Crux did not hesitate. He and his men saw that the game was up; without another word they mounted their horses and galloped away.
While this scene was being enacted a dark creature, with darker designs, entered the drinking saloon and descended to the cellar. Finding a spirit-cask with a tap in it, Buttercup turned it on, then, pulling a match-box out of her pocket she muttered, “I t’ink de hospitals won’t git much ob it!” and applied a light. The effect was more powerful than she had expected. The spirit blazed up with sudden fury, singeing off the girl’s eyebrows and lashes, and almost blinding her. In her alarm Buttercup dashed up to the saloon, missed her way, and found herself on the stair leading to the upper floor. A cloud of smoke and fire forced her to rush up. She went to the window and yelled, on observing that it was far too high to leap. She rushed to another window and howled in horror, for escape was apparently impossible.

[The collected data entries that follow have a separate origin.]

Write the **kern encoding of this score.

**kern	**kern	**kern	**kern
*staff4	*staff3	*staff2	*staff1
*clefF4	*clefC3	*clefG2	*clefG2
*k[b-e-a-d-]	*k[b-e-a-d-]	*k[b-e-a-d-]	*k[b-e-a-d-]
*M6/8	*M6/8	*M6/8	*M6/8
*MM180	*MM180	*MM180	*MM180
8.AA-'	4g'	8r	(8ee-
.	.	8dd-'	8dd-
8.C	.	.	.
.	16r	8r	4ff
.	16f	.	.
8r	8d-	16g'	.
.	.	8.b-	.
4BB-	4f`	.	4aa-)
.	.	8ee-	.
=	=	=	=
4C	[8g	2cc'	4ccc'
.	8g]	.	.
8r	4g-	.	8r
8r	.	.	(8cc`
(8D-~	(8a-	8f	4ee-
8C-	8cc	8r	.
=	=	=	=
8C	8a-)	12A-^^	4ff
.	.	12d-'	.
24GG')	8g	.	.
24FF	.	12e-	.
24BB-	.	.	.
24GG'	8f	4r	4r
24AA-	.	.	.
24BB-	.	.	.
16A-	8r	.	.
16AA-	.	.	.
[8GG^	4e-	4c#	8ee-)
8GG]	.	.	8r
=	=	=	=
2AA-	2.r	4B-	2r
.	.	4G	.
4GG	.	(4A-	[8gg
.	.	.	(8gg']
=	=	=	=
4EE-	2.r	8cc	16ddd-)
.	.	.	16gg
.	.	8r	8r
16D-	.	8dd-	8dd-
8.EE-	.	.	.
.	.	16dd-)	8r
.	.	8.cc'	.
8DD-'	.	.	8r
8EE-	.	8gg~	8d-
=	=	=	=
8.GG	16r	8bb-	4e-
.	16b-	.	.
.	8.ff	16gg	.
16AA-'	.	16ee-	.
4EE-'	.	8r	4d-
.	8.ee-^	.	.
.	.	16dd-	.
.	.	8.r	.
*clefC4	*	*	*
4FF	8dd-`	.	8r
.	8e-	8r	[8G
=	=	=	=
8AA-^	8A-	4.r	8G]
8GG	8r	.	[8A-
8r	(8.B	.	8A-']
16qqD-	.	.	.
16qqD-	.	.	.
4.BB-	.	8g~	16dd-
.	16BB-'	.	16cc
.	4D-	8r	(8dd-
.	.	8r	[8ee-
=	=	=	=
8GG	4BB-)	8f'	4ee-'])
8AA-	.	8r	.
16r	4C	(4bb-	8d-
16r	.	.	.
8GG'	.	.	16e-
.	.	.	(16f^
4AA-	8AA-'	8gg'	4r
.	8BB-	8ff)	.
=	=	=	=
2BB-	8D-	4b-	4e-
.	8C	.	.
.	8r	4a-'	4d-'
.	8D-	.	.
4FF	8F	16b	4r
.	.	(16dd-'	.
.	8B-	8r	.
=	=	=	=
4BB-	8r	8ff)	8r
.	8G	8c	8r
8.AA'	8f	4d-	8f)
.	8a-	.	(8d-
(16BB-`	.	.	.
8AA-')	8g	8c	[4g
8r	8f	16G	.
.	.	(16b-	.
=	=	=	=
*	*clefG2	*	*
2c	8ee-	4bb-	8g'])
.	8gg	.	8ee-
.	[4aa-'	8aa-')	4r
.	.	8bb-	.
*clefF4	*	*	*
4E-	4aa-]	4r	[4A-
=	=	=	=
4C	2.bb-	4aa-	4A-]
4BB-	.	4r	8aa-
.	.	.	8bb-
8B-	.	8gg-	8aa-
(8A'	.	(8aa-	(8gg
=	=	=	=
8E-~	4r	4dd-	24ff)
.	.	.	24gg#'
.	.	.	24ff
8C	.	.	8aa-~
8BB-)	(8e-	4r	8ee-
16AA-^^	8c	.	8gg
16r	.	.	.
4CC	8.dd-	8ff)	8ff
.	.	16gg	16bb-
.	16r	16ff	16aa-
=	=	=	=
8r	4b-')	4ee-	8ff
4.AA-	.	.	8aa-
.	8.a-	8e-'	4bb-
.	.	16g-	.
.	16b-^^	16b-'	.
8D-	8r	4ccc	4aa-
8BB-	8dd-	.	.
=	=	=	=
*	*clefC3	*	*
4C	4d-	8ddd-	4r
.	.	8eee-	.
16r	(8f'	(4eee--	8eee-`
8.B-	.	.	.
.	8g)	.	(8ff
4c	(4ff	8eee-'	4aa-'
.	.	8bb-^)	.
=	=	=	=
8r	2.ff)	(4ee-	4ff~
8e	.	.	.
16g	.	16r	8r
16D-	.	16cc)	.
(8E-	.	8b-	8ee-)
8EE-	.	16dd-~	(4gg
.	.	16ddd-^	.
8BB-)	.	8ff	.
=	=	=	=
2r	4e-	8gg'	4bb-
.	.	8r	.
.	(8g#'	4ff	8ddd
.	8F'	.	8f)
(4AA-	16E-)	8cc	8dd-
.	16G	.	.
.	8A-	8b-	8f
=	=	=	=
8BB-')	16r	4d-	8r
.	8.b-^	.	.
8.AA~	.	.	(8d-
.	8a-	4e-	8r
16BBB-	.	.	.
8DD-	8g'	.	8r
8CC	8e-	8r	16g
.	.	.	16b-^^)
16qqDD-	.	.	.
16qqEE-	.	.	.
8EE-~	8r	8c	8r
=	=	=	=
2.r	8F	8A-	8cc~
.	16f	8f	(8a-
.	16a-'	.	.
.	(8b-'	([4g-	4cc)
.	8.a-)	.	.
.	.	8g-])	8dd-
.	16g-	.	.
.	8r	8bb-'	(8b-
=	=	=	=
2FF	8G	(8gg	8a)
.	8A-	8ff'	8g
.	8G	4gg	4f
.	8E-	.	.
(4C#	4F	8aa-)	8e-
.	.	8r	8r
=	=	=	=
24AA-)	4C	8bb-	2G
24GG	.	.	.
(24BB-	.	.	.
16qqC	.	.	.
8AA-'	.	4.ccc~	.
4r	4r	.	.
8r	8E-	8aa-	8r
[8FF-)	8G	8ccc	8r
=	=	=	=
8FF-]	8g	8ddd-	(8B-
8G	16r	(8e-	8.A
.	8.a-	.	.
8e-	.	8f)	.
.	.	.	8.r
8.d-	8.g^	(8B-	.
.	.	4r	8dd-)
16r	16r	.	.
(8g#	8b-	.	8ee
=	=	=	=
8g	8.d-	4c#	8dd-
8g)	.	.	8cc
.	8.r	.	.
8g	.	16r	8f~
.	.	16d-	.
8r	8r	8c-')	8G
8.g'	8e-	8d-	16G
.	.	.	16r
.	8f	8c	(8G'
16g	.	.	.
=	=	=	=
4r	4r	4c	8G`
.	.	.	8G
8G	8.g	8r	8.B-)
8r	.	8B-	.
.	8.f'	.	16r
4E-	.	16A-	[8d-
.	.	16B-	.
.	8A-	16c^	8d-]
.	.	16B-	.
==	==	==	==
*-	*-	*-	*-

Charlie heard the howl. He and his men had retired to a safe distance when the fire was first observed—thinking the place empty—but the howl touched a chord in our hero’s sympathetic breast, which was ever ready to vibrate. From whom the howl proceeded mattered little or nothing to Charlie Brooke. Sufficient that it was the cry of a living being in distress. He sprang at once through the open doorway of the saloon, through which was issuing a volume of thick smoke, mingled with flame.
“God help him! the place’ll blow up in a few minutes,” cried Hunky Ben, losing, for once, his imperturbable coolness, and rushing wildly after his friend. But at that moment the thick smoke burst into fierce flame and drove him back.
Charlie sprang up the staircase three steps at a time, holding his breath to avoid suffocation. He reached the landing, where Buttercup ran, or, rather, fell, almost fainting, into his arms. At the moment an explosion in the cellar shook the building to its foundation, and, shattering one of the windows, caused a draught of air to drive aside the smoke. Charlie gasped a mouthful of air and looked round. Flames were by that time roaring up the only staircase. A glance from the nearest window showed that a leap thence meant broken limbs, if not death, to both. A ladder up to a trap-door suggested an exit by the roof. It might only lead to a more terrible leap, but meanwhile it offered relief from imminent suffocation. Charlie bore the half-dead girl to the top rung, and found the trap-door padlocked, but a thrust from his powerful shoulder wrenched hasp and padlock from their hold, and next moment a wild cheer greeted him as he stood on a corner of the gable. But a depth of forty or fifty feet was below him with nothing to break his fall to the hard earth.
“Jump!” yelled one of the onlookers. “No, don’t!” cried another, “you’ll be killed.”
“Hold your noise,” roared Hunky Ben, “and lend a hand here—sharp!—the house’ll blow up in a minute.”
He ran as he spoke towards a cart which was partly filled with hay. Seizing the trams he raised them. Willing hands helped, and the cart was run violently up against the gable—Hunky shouting to some of the men to fetch more hay.
But there was no time for that. Another explosion took place inside the building, which Charlie knew must have driven in the sides of more casks and let loose fresh fuel. A terrible roar, followed by ominous cracking of the roof, warned him that there was no time to lose. He looked steadily at the cart for a moment and leaped. His friends held their breath as the pair descended. The hay would not have sufficed to break the fall sufficiently, but happily the cart was an old one. When they came down on it like a thunderbolt, the bottom gave way. Crashing through it the pair came to the ground, heavily indeed, but uninjured!
The fall, which almost stunned our hero, had the curious effect of reviving Buttercup, for she muttered something to the effect that, “dat was a mos’ drefful smash,” as they conveyed her and her rescuer from the vicinity of danger.